Termetis, qui la vit le premier, eut une telle confusion qu’il ne fit qu’un saut pour s’aller cacher. Nixée ne laissa pas que d’adresser quelques petits reproches à son indiscrète amie, mais celle-ci ne s’excusa qu’en disant qu’elle eût été bien fâchée de ne pas mettre à l’épreuve la vaillance d’un pareil champion et que, si elle n’avait eu avec lui qu’une escarmouche, cette escarmouche-là valait bien une bataille. Elle lui fit de l’aventure un récit à ce point circonstancié que Nixée se hâta de tirer Termetis de sa cachette.
— Je vous pardonne, dit-elle, mais à condition qu’il n’y ait point d’exagération dans ce qui m’est rapporté, ce dont je me veux assurer.

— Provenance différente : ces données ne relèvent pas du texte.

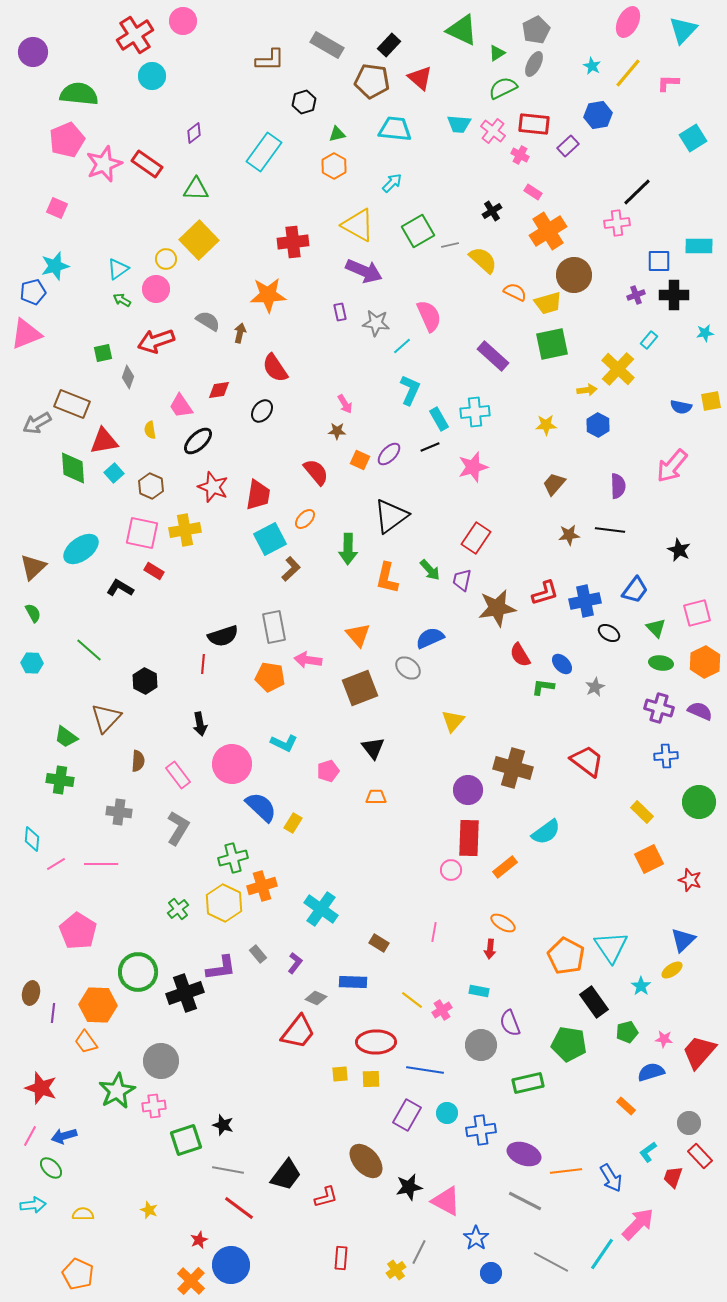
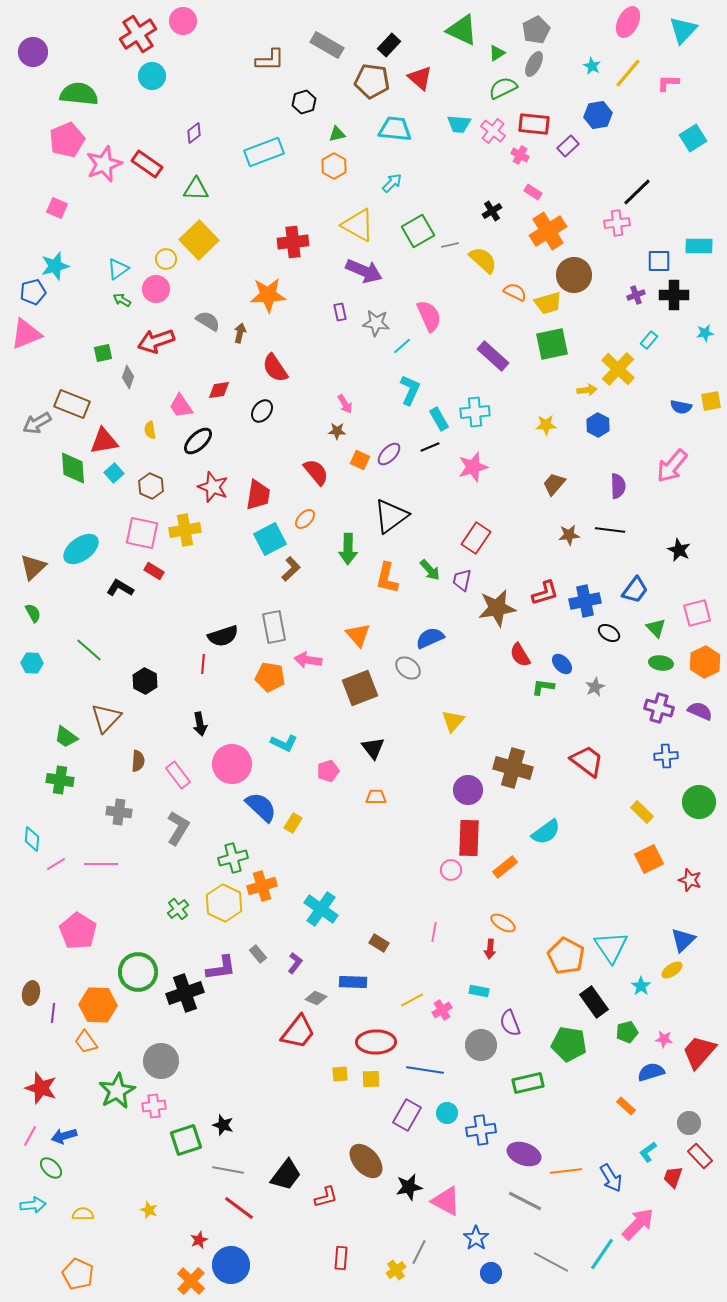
red cross at (135, 35): moved 3 px right, 1 px up
cyan rectangle at (264, 152): rotated 33 degrees clockwise
yellow line at (412, 1000): rotated 65 degrees counterclockwise
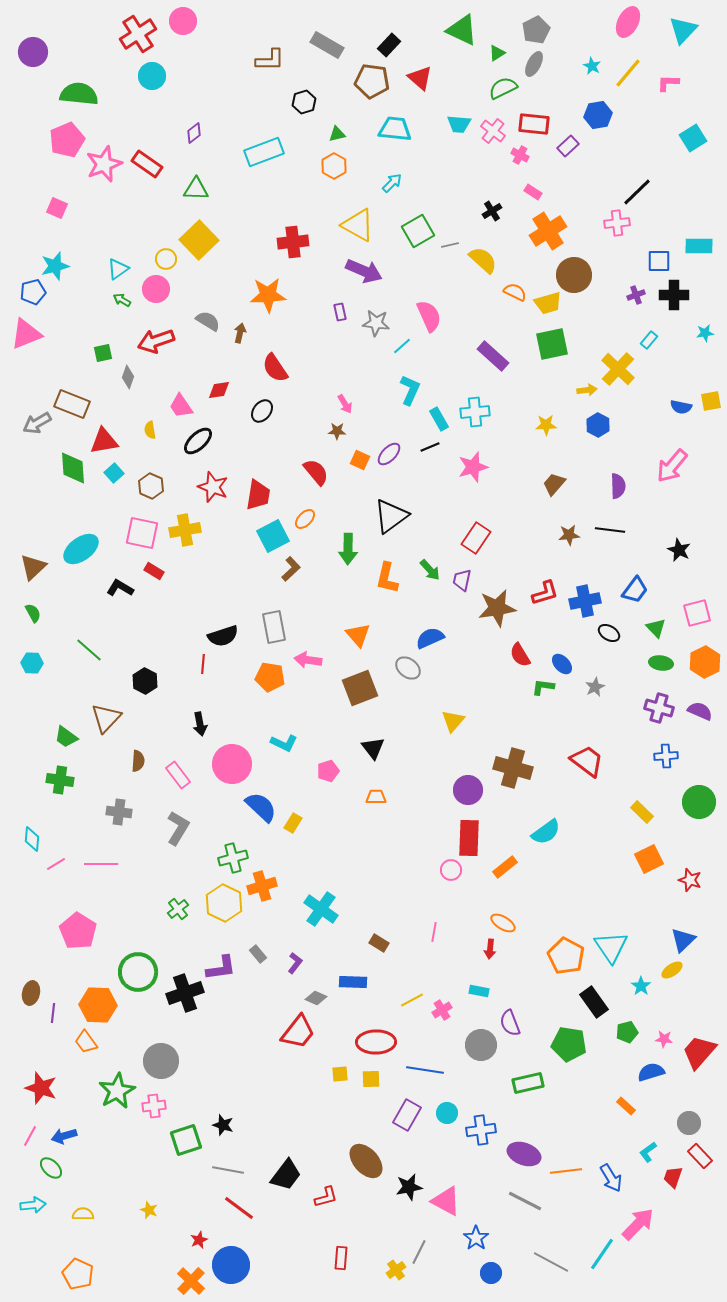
cyan square at (270, 539): moved 3 px right, 3 px up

Ainsi, point de cris, de larmes, d’emportements, et il y eut trois heureux.
Mais ces bagatelles n’empêchent point que, sous couleur de plaisanteries, il n’y ait, en d’autres chapitres, une juste satire des mœurs du jour. Il est bien vrai que les choses ne vont pas le mieux du monde, puisque, avec toute l’ardeur que je sens en moi, je n’ai pu encore m’employer selon mes ambitions.